When it comes to the power of organic communications on Twitter to mobilize and engage a political base with information — or misinformation — there’s no better example than President Donald Trump.
Since his inauguration, the former businessman and reality TV star has tweeted more than 11,000 times. The New York Times has reviewed every single Trump tweet, as well as the more than hundreds of Twitter accounts he has retweeted. Some of those accounts belong to propaganda and extremist groups that have since been suspended by Twitter, according to the Times.
Noting Trump’s success, some experts suspect campaigns are looking at ways to amplify messaging without using paid tactics. The difference: they’re planning to use authentic, old-school grassroots tactics such as targeted events, rallies and media opps in key markets.
"By activating on-the-ground, you can amplify your brand on these digital platforms like Twitter the same way you would if you were paying for an ad," says Sam Myers, president of BCW grassroots agency Direct Impact and a former staffer on the Obama for America and Hillary for America campaigns.
He points to Sen. Kamala Harris (D-CA), who arrived at the Iowa Democratic Party’s Liberty and Justice Celebration dancing with a drum corps.
Sen. Kamala Harris dances her way into Wells Fargo Arena for tonight’s Iowa Democratic Party event. pic.twitter.com/Kq9o8ZWcMt— Dan Merica (@merica) November 1, 2019
"It garnered incredible earned media across all digital platforms," says Myers. "So there are still ways to break through by investing in solutions on the ground."
Campaigns could also do more targeted outreach to media whose reporters and followers have robust Twitter presences. "I will be curious to see if campaigns evolve to include more tech-focused outlets in their outreach, like the Wireds and TechCrunchs of the world, and if this causes them to be more a force," he says.
Programmatic ads and video: A ‘strong alternative’
Twitter is valuable to political campaigns for reasons other than just firing up the base. From Twitter ads, a campaign can glean real-time insights on a highly specified target that go beyond aggregate metrics.
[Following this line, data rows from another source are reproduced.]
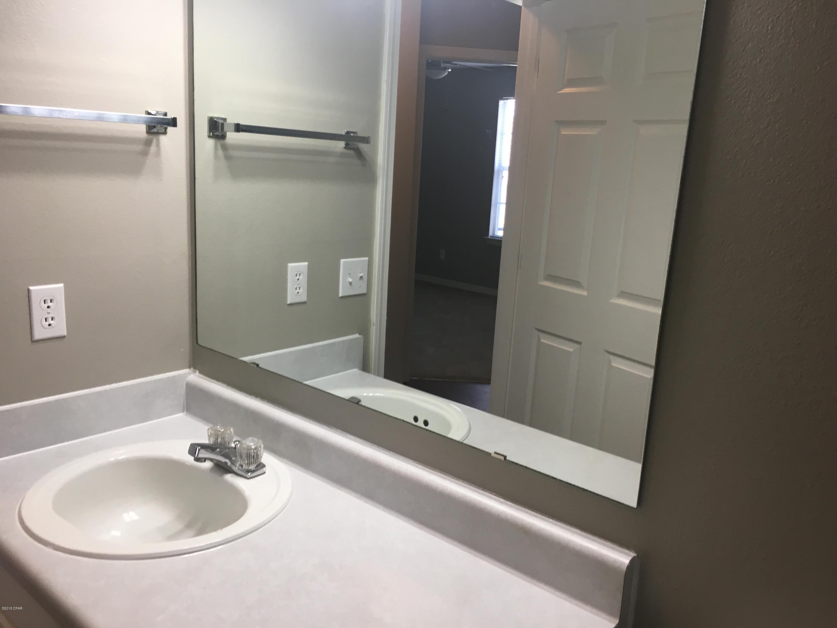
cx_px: 418
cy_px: 314
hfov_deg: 61.7
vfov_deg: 48.2
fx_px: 701
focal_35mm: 29
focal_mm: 4.15
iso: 25
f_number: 2.2
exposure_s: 1/40
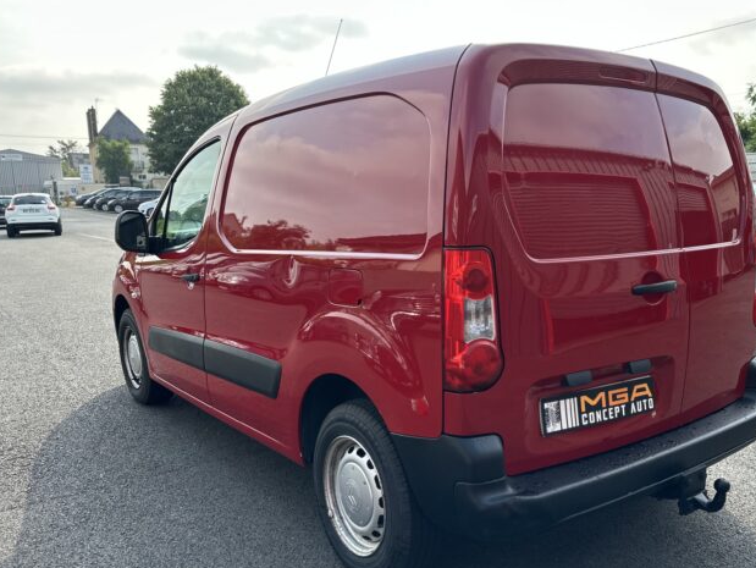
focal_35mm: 31
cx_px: 432
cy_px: 315
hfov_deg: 58.1
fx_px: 677
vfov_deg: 45.4
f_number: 1.78
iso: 80
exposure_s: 1/1374
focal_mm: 6.86
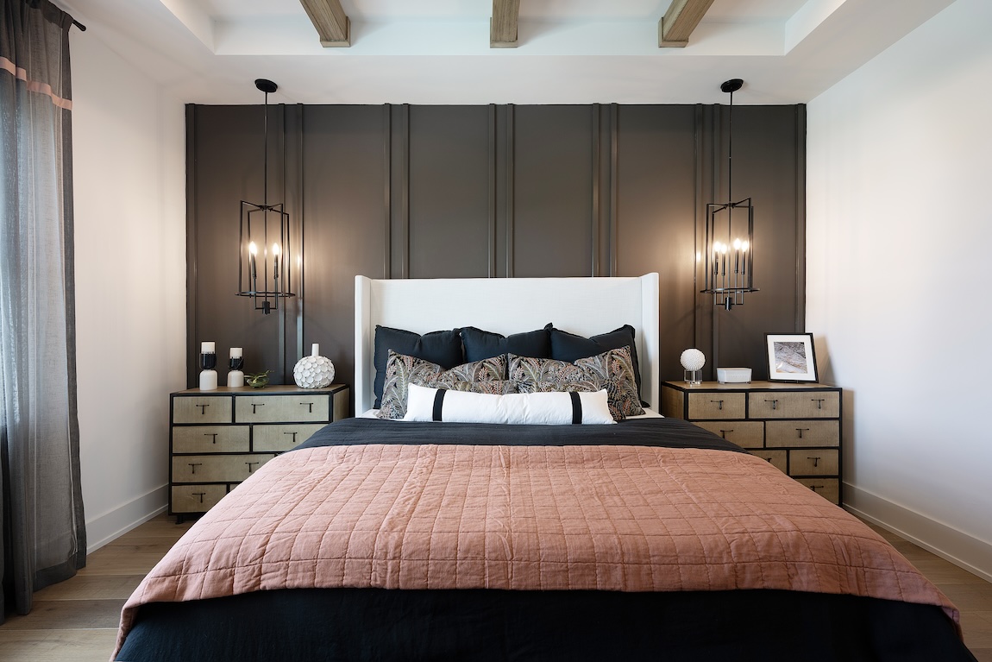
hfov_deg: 98.5
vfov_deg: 75.5
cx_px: 496
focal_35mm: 16
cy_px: 331
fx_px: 427
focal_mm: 15.5
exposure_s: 1/6
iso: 160
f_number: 8
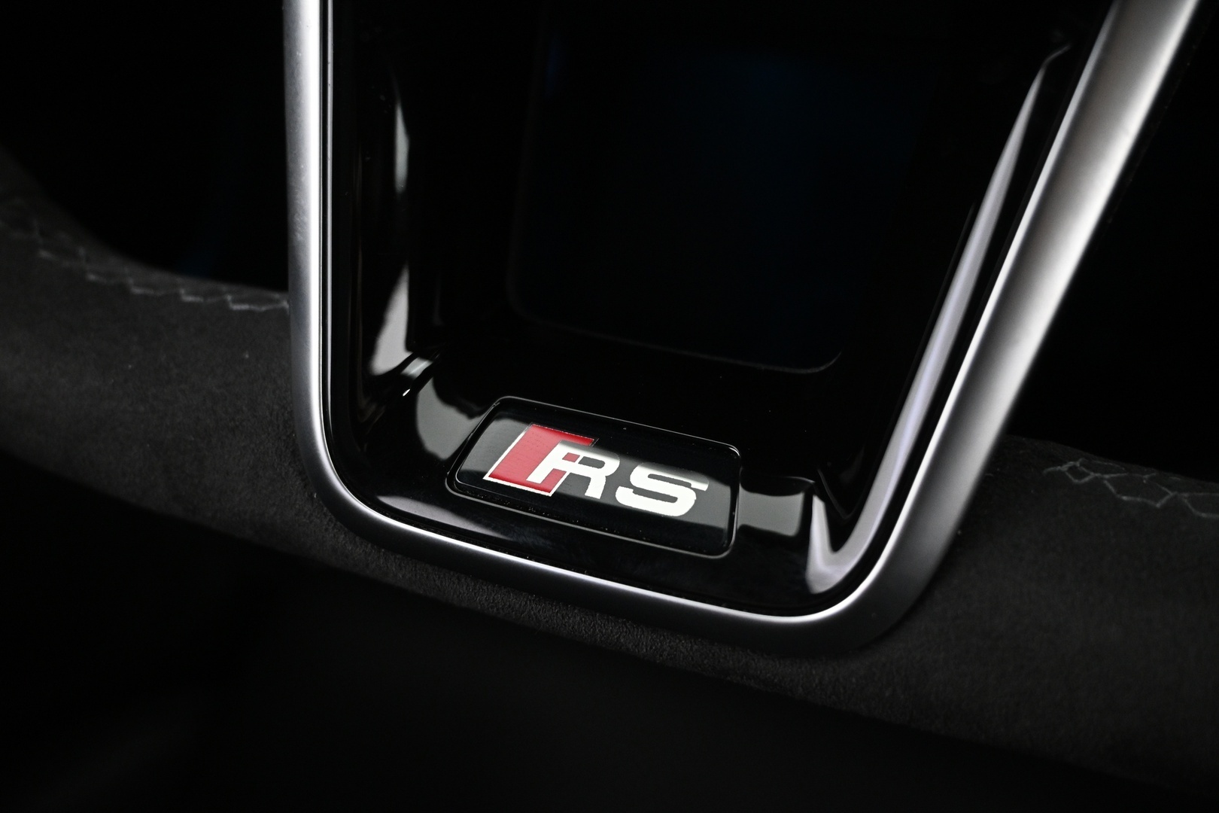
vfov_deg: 39.1
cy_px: 406
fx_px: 1143
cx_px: 610
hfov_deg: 56.1
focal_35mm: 34
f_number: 4
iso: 1600
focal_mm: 22.5
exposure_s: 1/20
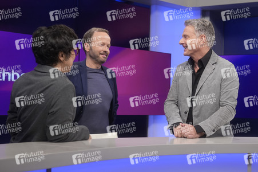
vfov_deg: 29.8
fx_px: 322
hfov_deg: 43.6
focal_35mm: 45
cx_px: 129
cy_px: 86
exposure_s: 1/250
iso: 640
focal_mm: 30
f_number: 2.2
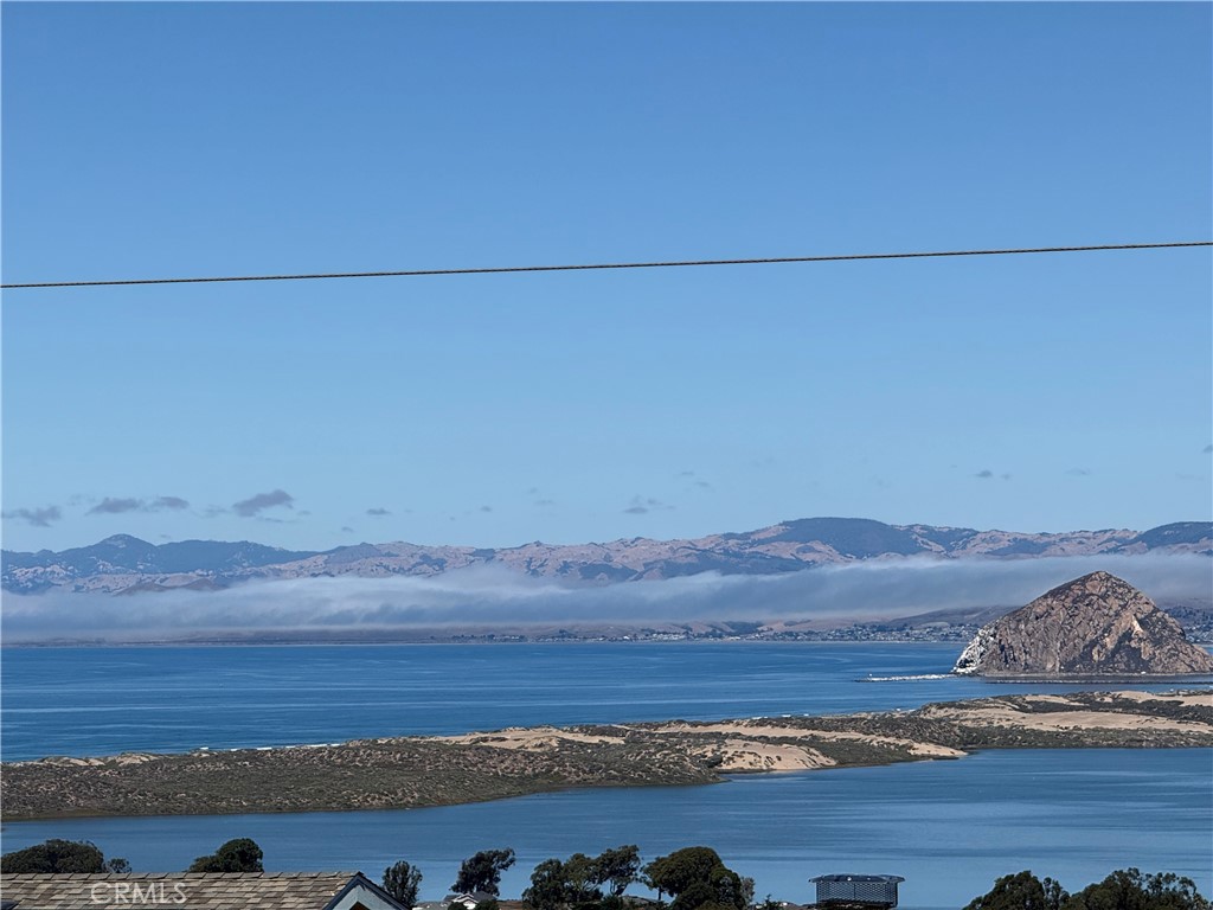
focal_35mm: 120
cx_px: 606
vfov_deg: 12.3
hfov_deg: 16.4
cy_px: 455
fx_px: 4205
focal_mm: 15.66
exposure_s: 1/3195
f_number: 2.8
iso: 50
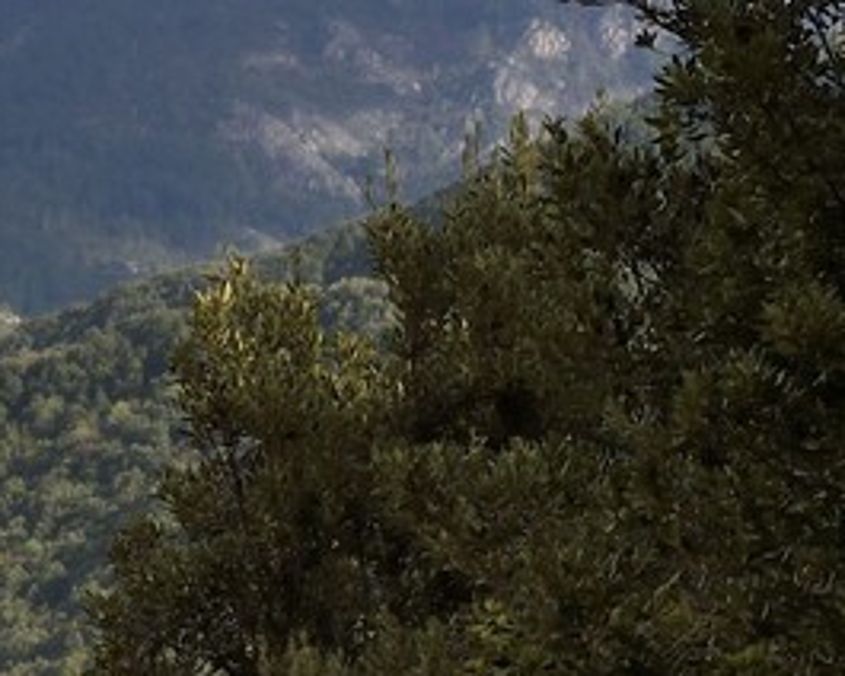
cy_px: 319
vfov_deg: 5.0
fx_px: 7778
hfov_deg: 5.9
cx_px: -1444
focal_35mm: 311
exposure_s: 1/250
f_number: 11
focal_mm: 55
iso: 200
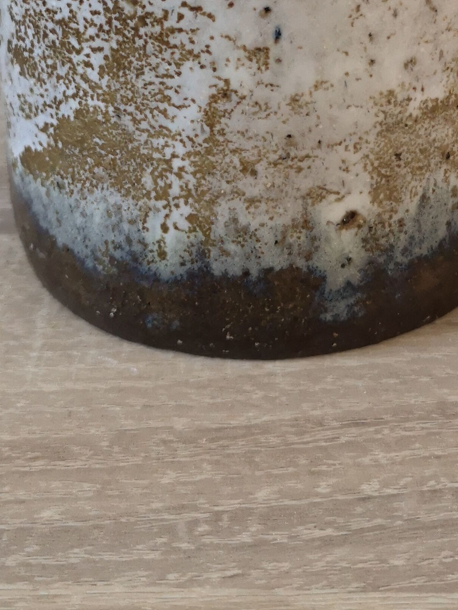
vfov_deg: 27.4
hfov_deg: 22.2
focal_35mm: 66
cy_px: -21
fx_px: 1164
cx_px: 278
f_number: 1.8
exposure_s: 1/33.3
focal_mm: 3.95
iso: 400
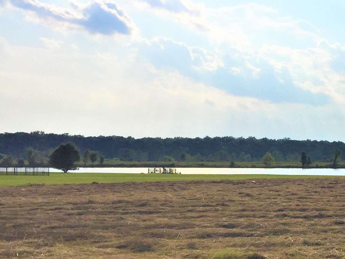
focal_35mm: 63
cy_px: 181
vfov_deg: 23.1
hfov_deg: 28.2
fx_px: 628
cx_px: 370
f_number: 2.2
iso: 32
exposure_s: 1/9901
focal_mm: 4.15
With tweaks, ads can strengthen support and avoid giving fuel to the opposition.
"Twitter gives you a chance to see who is commenting and what they are saying," says Mac Struthers, global head of paid media at APCO Worldwide in Washington, DC. "This is invaluable to campaigns as they think about what works well in terms or reinforcing their messaging with their target audience."
With political ads off the table, he advises campaigns to turn to programmatic and video ads, calling them "a very strong alternative to Twitter in terms of targeting, control and the cost of media."
The challenge or drawback is the cost, time and talent it takes to build the creative to specific specs.
"For campaigns that are well-funded, I think that they’ll lose a degree of insight, but largely they’ll be able to shift and leverage programmatic to replace Twitter," says Struthers. "This is because they have budget to overcome both the less ease of use and the creative challenges, which allows them to keep the cost of media desirable, and to leverage even more robust targeting."
But for cash-strapped campaigns, he notes that "the Twitter ban will make things very hard on smaller campaigns."
"The impact to smaller campaigns is fewer working dollars going towards media and a reduced ability to reach key voters," says Struthers.